**Task**
Pick up the tooth extraction text where it stops and continue it.

**Text**
Tooth Extractions Sudbury

Tooth Extractions Sudbury

No one likes the idea of having teeth pulled. Not only does it sound unpleasant, but you can't help but worry about how your smile will look afterward. However, remember this: there is always a way to restore the appearance of your smile, but leaving a damaged tooth in your mouth can lead to permanent health repercussions. Here’s why some teeth simply cannot be saved, and when it could be safer to remove it and replace it instead.

Handling Damaged Teeth: Can They Be Saved?

Most people want to save their natural teeth if at all possible. When a tooth becomes damaged beyond the need for a simple filling, the options are:

  1. Remove it
  2. Try to save it with a root canal

Although a root canal is designed to sanitize and seal off the tooth from further infection, this outcome is not 100% guaranteed. Damaged teeth may experience recurring infections even after treatment, or they may retain inflammation that creates health risks for your mouth and your whole body.

Your dentist will advise you whether a root canal is likely to be successful. A tooth that is damaged beyond repair should be removed as soon as possible to protect your health. Even if you do receive a root canal, be on the lookout for recurring pain and signs of infection--root canals sometimes fail, and you'll need to be vigilant about taking further action if needed.

The Risks of Oral Infection

Recurrent oral infections can spread to other areas and lead to dangerous health problems. Studies show that oral infections are linked with an increased risk of various conditions, including:

  • Cardiovascular conditions, such as heart attack and atherosclerosis
  • Damage to facial nerves
  • Stroke
  • Osteoporosis
  • Immune conditions
  • Gastrointestinal conditions
  • Diabetes and diabetic complications
  • Fetal development problems, such as low birth weight

When there's an infection inside your mouth, bacteria have easy access to the inside of your body. This is why they can quickly spread to the heart, lungs, bone, stomach, blood vessels, and other structures. In addition to spreading bacteria, infection leads to general inflammation throughout the body that can increase your risk of many of the above conditions.

Because your body is always working to fight the infection, there's a constant strain on your immune system. This leaves fewer resources to fight other diseases, leaving you susceptible to additional health problems.

What to expect during tooth extraction?

We administer a general anesthetic to put you to sleep during the procedure or use a local anesthetic to numb the area around the tooth. Occasionally, we may need to break an impacted tooth into smaller pieces to minimize damage to the surrounding tissue before extraction. After we remove the tooth, we use stitches to seal the socket.

**Extracted records**
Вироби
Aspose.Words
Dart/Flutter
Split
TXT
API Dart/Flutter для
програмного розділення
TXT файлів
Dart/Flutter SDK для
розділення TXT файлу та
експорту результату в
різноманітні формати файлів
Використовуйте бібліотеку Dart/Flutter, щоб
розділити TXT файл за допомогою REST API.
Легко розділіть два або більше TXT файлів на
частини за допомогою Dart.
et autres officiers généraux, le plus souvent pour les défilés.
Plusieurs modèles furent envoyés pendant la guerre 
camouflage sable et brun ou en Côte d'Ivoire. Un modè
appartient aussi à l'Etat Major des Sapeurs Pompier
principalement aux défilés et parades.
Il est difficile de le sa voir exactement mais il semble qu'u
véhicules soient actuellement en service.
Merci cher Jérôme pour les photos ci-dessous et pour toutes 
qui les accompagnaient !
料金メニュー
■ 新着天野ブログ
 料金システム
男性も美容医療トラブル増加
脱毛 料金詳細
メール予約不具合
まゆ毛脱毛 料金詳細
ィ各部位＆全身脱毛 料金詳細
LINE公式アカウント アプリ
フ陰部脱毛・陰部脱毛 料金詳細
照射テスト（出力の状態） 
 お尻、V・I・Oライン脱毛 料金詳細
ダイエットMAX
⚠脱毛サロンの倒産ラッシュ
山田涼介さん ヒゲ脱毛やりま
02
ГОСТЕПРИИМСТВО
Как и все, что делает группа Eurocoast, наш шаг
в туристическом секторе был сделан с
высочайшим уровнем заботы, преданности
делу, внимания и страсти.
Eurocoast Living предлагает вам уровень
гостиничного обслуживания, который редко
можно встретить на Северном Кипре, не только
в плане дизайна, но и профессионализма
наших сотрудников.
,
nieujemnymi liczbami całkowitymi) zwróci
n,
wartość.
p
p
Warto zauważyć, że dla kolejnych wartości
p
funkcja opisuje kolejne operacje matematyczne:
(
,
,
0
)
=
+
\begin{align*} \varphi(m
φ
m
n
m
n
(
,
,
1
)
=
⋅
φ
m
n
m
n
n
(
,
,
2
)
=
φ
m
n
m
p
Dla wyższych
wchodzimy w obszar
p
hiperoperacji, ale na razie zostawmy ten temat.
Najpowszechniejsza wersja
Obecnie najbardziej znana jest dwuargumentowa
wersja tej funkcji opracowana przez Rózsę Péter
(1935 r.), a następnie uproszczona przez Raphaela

**Output for this exercise**
What you should tell your Dentist before tooth extraction procedure?

It's crucial to let your dentist know about any underlying medical issues or current prescription medications before having a tooth extracted. This includes any disorders affecting your immune system, liver, heart, or other pertinent organs. To ensure the surgery is successful, your dentist needs to understand your medical history.

Commonly asked question about tooth extractions

Can I go back to work after having an extraction?

It is advised that you take the day off following your extraction so that you can relax and heal. It could be challenging to work if there is swelling or you have trouble speaking. For 1-3 days following surgery, you should refrain from heavy lifting, bending over, and exercising.

Managing Pain After Tooth Extraction

For most patients, over-the-counter painkillers are sufficient. If you have a special case or have certain allergies, your dentist may prescribe medication. It is advised to take pain medication as soon as possible following the extraction, while you are still numbed, to support you while the local anaesthetic wears off. Avoid aspirin since it can thin the blood and stop blood from clotting.

How long will the discomfort persist following tooth removal?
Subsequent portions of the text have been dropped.